Prompt a:
Duplicate the part of the filing that opens with the words containing "Item 5.02(e) Departure of" and closes with "of Certain Officers.".

Page extract:
◇ ◇ ◇ ◇ ◇ ◇ ◇

UNITED STATES

SECURITIES AND EXCHANGE COMMISSION

Washington, D.C. 20549

 


 

FORM 8-K

 


 

CURRENT REPORT

Pursuant to Section 13 or 15(d) of

The Securities Exchange Act of 1934

 

Date of Report (Date of earliest event reported): September 2, 2010 (August 27, 2010)

 


 

Towers Watson & Co.

(Exact name of registrant as specified in its charter)

 


 

Delaware

 

001-34594

 

27-0676603

(State or other jurisdiction

 

(Commission

 

(IRS Employer

of incorporation)

 

File Number)

 

Identification No.)

 

875 Third Avenue
New York, NY

 

10022

(Address of principal executive offices)

 

(Zip Code)

 

Registrant’s telephone number, including area code (212) 725-7550

 

N/A

(Former name or former address, if changed since last report)

 


 

Check the appropriate box below if the Form 8-K filing is intended to simultaneously satisfy the filing obligation of the registrant under any of the following provisions:

 

o            Written communications pursuant to Rule 425 under the Securities Act (17 CFR 230.425)

 

o            Soliciting material pursuant to Rule 14a-12 under the Exchange Act (17 CFR 240.14a-12)

 

o            Pre-commencement communications pursuant to Rule 14d-2(b) under the Exchange Act (17 CFR 240.14d-2(b))

 

o            Pre-commencement communications pursuant to Rule 13e-4(c) under the Exchange Act (17 CFR 240.13e-4(c))

 

 

 



 

Item 5.02(e) Departure of Directors or Certain Officers; Election of Directors; Appointment of Certain Officers; Compensatory Arrangements of Certain Officers.

◇ ◇ ◇ ◇ ◇ ◇ ◇

Source material:
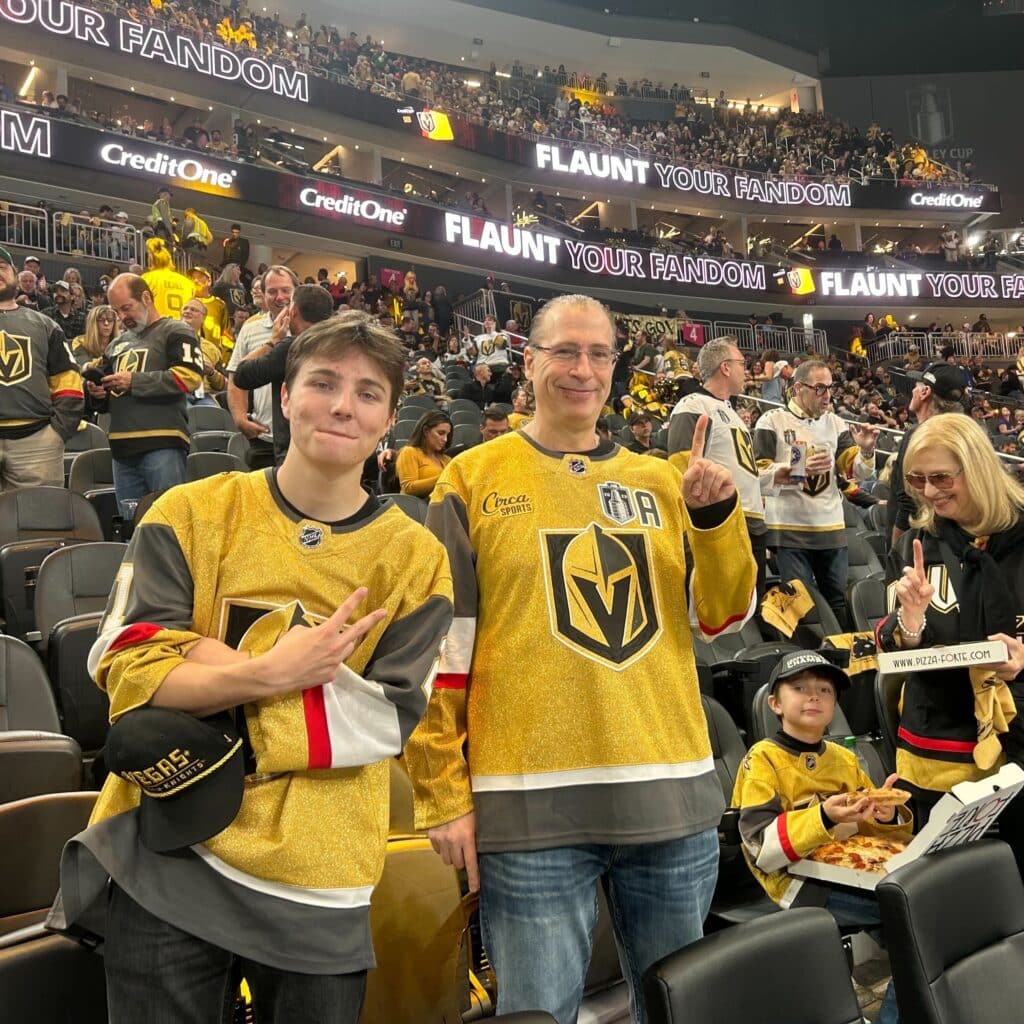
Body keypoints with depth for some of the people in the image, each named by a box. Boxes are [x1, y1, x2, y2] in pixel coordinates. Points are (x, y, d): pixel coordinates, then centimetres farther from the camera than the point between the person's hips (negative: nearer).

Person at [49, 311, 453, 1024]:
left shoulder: (416, 557, -2)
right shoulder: (192, 514, -2)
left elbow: (388, 720, -10)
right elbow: (127, 672, -9)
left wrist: (219, 668, -15)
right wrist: (272, 674, -23)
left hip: (320, 885, 1)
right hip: (165, 864, 0)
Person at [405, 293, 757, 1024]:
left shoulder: (658, 481, 11)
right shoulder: (473, 480, -1)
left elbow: (723, 616, 8)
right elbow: (439, 648, -2)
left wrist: (716, 514, -8)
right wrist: (443, 794, -5)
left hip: (672, 791, 4)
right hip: (530, 801, -4)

◇ ◇ ◇ ◇ ◇ ◇ ◇

Prompt b:
Set down the keypoint entries above line for line, leaving the pictures out.

Task output a:
Item 5.02(e) Departure of Directors or Certain Officers; Election of Directors; Appointment of Certain Officers; Compensatory Arrangements of Certain Officers.

Task output b:
Body keypoints with depth for some of the people in the image, each named by a box. Boxes are [x1, y1, x2, y2] in pixel coordinates. Points are (x, y, d): pixel coordinates, then centimetres farther from the camera than the point between the person's hips (negative: nearer).

Person at [49, 311, 453, 1024]:
left shoulder: (416, 557, -2)
right shoulder: (192, 514, -2)
left elbow: (388, 720, -10)
right elbow: (127, 672, -9)
left wrist: (219, 668, -15)
right wrist: (272, 674, -23)
left hip: (320, 885, 1)
right hip: (165, 864, 0)
Person at [405, 293, 757, 1024]:
left shoulder: (658, 481, 11)
right shoulder: (473, 480, -1)
left elbow: (723, 616, 8)
right elbow: (439, 648, -2)
left wrist: (716, 514, -8)
right wrist: (443, 794, -5)
left hip: (672, 791, 4)
right hip: (530, 801, -4)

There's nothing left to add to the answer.